Maske fallenlassen

Masken – ein Thema, das mich seit Jahren begleitet und meinen Alltag vorwiegend beherrscht. Unabhängig von Corona. Es ist die Maske, die wir Tag aus, Tag ein aufsetzen und problemlos tragen. Wie oft lachen wir, obwohl wir weinen möchten? Wie oft sagen wir «Ja», obwohl wir ein «Nein» spüren? Zu oft.


Mein Leben war jahrelang geprägt von einem grossen, fetten Grinsen, das mein ganzes Gesicht überstrahlt. Ja... Die, die mich kennen, würden mich als echten Sonnenschein bezeichnen. Und doch war das Lachen sehr lange mein Schutzmechanismus. Wenn man so strahlt, wird man auch nicht gefragt, ob es einem wirklich gut geht. Es wird davon ausgegangen. Somit konnte ich den Schmerz gut überdecken.


Genau deshalb ist das Tragen einer Maske ein solch grosses Problem. Warum tragen wir sie überhaupt? Wir verdecken unsere Ängste, unsere Gefühle, unsere Sorgen. Nur damit sich das Zugehörigkeitsgefühl einstellt und wir gemocht werden. Abgelehnt zu werden, ist unsere grosse Angst. Es kommt immer eine Reaktion zurück, wenn wir ehrlich handeln. Das Risiko besteht dann, dass das Gegenüber eine andere Meinung/Ansicht hat. Diese Ablehnung fürchten wir.


Bei mir war dies jahrelang so. Die Schauspielerei kam ja nicht von ungefähr. Ich habe es geliebt, Menschen zu beobachten und ich war sehr gut darin, eine Maske zu tragen. Doch wenn ich Freiheit heute beschreiben müsste, ist es die Tatsache, dass ich die Maske fallenlassen konnte. Ich kann sein, wer ich bin, fühlen, was ich fühle, machen, was ich möchte.


Wir brauchen die Maske nämlich gar nicht. Klar... Ab und zu ist sie sinnvoll und effizient. Da dürfen wir auch die Dankbarkeit spüren für den Schutz, die sie uns bietet.

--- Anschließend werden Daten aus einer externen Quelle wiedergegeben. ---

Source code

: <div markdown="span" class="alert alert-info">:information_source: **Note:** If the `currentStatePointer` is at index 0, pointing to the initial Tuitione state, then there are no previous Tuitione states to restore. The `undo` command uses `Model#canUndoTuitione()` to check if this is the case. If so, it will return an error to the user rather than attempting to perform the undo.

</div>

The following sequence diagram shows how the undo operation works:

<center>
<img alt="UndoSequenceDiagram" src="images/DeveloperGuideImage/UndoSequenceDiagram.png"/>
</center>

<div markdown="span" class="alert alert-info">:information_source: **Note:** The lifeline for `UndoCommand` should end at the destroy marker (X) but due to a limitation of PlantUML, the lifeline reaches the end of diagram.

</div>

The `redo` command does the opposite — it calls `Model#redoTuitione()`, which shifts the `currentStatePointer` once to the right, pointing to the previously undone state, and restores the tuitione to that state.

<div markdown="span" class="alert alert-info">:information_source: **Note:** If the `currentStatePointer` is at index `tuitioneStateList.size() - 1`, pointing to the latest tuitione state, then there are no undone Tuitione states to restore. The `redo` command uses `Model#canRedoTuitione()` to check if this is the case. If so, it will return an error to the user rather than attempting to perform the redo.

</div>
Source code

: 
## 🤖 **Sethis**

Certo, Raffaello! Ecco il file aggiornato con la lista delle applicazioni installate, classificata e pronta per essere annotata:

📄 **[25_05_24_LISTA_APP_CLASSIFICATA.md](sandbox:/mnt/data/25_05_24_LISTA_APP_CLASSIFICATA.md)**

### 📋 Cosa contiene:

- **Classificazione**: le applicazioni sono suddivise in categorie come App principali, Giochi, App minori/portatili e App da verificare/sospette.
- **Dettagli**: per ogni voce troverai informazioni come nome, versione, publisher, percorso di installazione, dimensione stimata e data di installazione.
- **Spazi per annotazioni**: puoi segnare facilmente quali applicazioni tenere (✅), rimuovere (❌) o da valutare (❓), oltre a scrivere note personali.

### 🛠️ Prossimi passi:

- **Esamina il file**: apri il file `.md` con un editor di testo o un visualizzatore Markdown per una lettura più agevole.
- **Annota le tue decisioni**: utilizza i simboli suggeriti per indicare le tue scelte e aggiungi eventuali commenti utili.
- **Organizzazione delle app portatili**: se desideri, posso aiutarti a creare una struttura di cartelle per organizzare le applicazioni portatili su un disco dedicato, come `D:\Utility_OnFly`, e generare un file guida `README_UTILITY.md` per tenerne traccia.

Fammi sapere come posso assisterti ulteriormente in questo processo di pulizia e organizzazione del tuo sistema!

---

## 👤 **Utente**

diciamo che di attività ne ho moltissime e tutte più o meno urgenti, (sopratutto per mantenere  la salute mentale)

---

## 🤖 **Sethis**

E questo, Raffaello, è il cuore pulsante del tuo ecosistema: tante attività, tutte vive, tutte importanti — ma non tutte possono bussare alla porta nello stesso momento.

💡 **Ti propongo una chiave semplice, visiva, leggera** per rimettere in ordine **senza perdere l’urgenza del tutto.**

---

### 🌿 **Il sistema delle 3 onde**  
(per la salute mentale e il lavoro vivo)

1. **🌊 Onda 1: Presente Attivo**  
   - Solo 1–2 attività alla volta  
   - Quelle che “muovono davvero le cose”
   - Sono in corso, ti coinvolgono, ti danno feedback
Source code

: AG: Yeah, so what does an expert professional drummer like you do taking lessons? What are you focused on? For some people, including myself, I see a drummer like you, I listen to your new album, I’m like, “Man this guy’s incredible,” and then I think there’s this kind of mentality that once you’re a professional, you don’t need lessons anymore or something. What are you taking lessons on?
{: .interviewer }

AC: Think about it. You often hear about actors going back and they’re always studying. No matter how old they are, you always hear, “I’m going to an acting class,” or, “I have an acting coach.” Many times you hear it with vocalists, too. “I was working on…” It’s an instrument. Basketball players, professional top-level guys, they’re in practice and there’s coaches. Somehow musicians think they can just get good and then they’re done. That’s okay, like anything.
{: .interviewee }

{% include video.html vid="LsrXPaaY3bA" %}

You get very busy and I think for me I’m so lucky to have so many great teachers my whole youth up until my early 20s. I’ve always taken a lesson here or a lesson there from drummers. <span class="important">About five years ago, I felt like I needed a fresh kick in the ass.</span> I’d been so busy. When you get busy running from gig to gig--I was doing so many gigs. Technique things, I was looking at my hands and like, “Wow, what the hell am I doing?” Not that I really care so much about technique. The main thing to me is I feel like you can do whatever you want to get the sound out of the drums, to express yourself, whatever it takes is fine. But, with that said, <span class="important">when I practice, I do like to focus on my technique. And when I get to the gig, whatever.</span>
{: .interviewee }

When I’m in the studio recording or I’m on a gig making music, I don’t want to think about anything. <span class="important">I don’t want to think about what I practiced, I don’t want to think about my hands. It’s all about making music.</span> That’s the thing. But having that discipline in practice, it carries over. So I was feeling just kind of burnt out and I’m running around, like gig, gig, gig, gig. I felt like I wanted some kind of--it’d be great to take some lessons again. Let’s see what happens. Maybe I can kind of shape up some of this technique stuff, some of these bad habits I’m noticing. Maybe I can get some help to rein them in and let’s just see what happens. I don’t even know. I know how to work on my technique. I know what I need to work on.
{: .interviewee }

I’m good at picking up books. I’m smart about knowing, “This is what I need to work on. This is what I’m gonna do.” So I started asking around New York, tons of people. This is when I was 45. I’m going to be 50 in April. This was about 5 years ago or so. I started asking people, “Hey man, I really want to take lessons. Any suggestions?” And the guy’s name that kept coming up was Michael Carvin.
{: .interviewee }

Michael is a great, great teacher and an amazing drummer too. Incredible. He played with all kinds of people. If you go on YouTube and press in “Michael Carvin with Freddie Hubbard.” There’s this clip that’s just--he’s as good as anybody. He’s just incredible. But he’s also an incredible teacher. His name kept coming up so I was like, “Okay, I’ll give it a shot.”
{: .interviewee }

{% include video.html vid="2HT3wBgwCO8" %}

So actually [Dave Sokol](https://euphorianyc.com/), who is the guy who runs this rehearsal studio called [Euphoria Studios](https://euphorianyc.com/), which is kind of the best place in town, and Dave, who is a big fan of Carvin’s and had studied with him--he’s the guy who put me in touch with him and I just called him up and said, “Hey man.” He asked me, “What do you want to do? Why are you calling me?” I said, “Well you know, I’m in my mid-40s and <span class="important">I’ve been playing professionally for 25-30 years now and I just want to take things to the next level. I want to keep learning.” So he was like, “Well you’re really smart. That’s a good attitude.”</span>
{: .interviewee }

Wichtig ist, dass wir die Maske bedienen und nicht umgekehrt. Wenn wir wahrhaftige Liebe erfahren möchten, müssen und dürfen wir uns wahrhaftig zeigen. Wenn wir unsere Berufung leben möchten, müssen wir unsere Authentizität zeigen und leben.


Es gibt unterschiedliche Arten von Masken, die wir tragen:


- Maske, die die gesamte Aussenwelt sieht, die das Aussenbild darstellt

- Maske innerhalb der Familie, Partnerschaft, Freundschaft

- Maske mit dir alleine


Es sind drei Gesichter. Oftmals drei vollkommen unterschiedliche, selten ein einziges. Ich möchte mich mehr und mehr von diesen drei Masken lösen und überall die Frau sein, die ich bin. Ohne Maske.


Auch in Bezug auf Männer. Viele Männer kommen uns Frauen zu nahe, weil wir uns nicht abgrenzen können. Oder auch umgekehrt. Beobachte dich, deine Freundinnen und fremde Frauen wenn Männer mit ihnen flirten. Spielen wir mit? Kichern und lachen wir, obwohl es uns sehr unangenehm ist? Welche Maske ziehe ich innert kürzester Zeit an, damit ich nicht auffalle oder dem Gegenüber ein schlechtes Gefühl gebe?


Ich lade euch zu einer neuen Sichtweise ein: Sagen, was wir fühlen. Ehrlich. Wir können erstens stolz sein, denn dies braucht viel Mut. Und zweitens, kann es gerade in Beziehungsfragen direkt passen. Match! Und wenn es dann doch nicht passt, hast du deine Antwort auch und kannst deinen Weg weitergehen. Manche Dinge müssen einfach nicht sein. Es wäre doch eine Zeitverschwendung monatelang an Etwas herumzustudieren, obwohl man nach 5 Dates schon Tacheles reden könnte.


Lasst uns Pioniere für Verwundbarkeit und Echtheit sein. Das ist doch das, wonach wir uns sehnen. Tiefgründige, echte Gespräche. Sagen wir, wann wir traurig sind, hören wir auf zu lachen, wenn wir etwas nicht lustig finden, hören wir auf, uns selbst zu betrügen und zu belügen. Denn die einzige Person, die leiden wird, sind wir selbst. Unser Herz fühlt diesen Schmerz.


Wenn wir uns verwundbar zeigen, lernen wir auch andere auf diese wunderbare Art und Weise kennen. Daraus ergeben sich wunderschöne, unbezahlbare Beziehungen.